Matthew Roberts and Elías Snær Einarsson, two developers who have been active in the crypto space, recently proposed and published a new technology known as timechain.
Simply put, the timechain is a chain of keys that can be used by anyone to encrypt any information for a certain period of time. It introduces proper incentives for the people who create and maintain the chain, hence the system is considered a decentralized autonomous company (DAC).
The idea received quite some attention, as it claims to offer genuine security improvements for the crypto space. A lot of people have made attempts to use the element of time in cryptography, as it can solve many daily problems. Think of a trustless auction where people’s bids are revealed after a specific amount of time without relying on any third party.
But how can we tie cryptography, the science of secrets, with time?
Cryptography and Time
Machines, despite being fast compared to humans, require a processing time for completing actions. A more complicated process results in more computations by a machine, which obviously requires more time to be completed. One good example can be bitcoin mining, which requires roughly 10 minutes for miners to compute the puzzle and propose a block to the blockchain.
So assuming we use a known input and generate an output using this complicated, long-running process like continuous hashing (Hashing is perfect since it’s a one way function and can’t be inverted) by machines and then use the generated output as an input in the science of cryptography, for example using the output as a cryptographic key to encrypt information.
Once the encryption is completed, if we can get rid of the output that was generated earlier, we are only left with that known input, with which we started off. Decrypting that information can only be done with the output that we got rid of and the only way to generate that output now is to apply that long-running process again to the input.
Therefore, now we can consider our information time-locked. The time that is required to unlock that information is the time needed to generate that output again. This is the basic concept time-locked encryption that was proposed in 1996 by Rivest and Shamir (two of the well-known cartographers of all time).
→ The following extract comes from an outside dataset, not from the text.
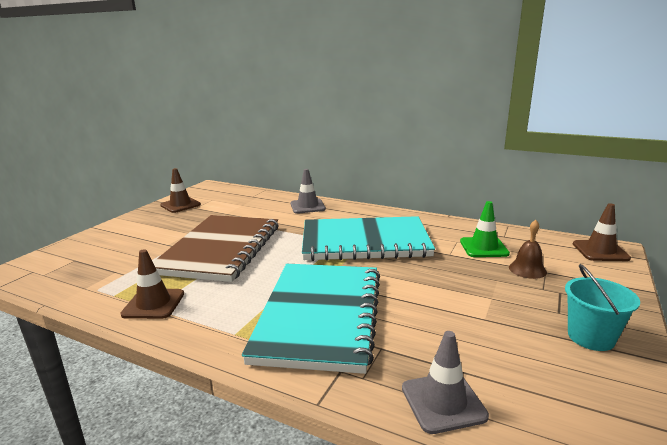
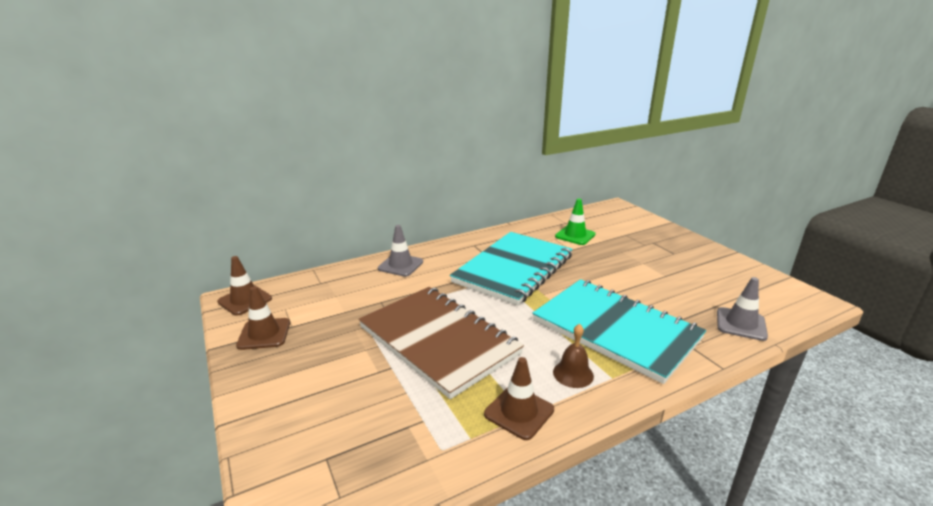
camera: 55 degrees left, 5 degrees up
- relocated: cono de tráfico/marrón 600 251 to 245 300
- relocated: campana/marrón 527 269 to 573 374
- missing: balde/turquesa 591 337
Time-lock encryption has two steps. First step is to time-lock an input using a long-running process and the second step is to redo that process to achieve the same number again. The first step can be done using parallel processing concurrently to speed the process up whereas the second step can only be done in sequence to find the right output.
So now the question is who’s going to perform this long running process?
Maintaining the Timechain
Timechain creates a process that anyone can participate in, just like mining, and generates a chain of locked numbers roughly every five minutes. The incentive for participant is a fee that is paid by those who want to use the service.
CoinTelegraph asked Matthew Roberts about who initially maintains the timechain and what problems can it solve initially. He said:
“To start with: we are. We're building the timechain to solve a very specific problem with smart contracts called transaction malleability. TX malleability effects refund protocols in smart contracts, and in order to fix them you have to rely on third parties to hold private keys. The timechain allows us to provide a refund service for our smart contracts (or anyone’s) which can't be hacked because of how the service is enforced.”
But how do we make sure that those who create these outputs are throwing them away and not storing them? There is no guarantee that those who generate the output using hash functions will delete them. Roberts replied:
“If the service in question wants to keep parts of the timechain around, they can, but it would defeat the security benefits of using a timechain and that wouldn't make much sense to spend so much money on computations and then not generate the timechain correctly. That's not to say that a single timechain should be trusted. In the ideal scenario, you would use your own timechain for things like wallets, and companies would each generate their own. But if you absolutely have to, you can always use a threshold scheme where information is encrypted with multiple timechains in such a way that a threshold can fail without being able to compromise the time-lock.”
Roberts continued by mentioning a few other problems with the current paper. “There's a few more problems left with the timechain that will be fixed in v2 of the paper, like the double-spend problem with financial incentives and our messy blockchain idea,” he said. “Not big issues, just requires us to propagate rewards up the chain and gives the first person who gets to a reward the ability to hide it for around 10 minutes, so they have chance to claim it before another person arrives.”
Ultimately timechain addresses a few security issues and tries to solve these problems by using time-lock encryption and creating a decentralized autonomous corporation with the right incentives for its maintainers to build these time-locked keys.
While it still has a few technical challenges, it certainly holds a lot of promise and we need to wait to see the second paper describing their practical system before judging this technology.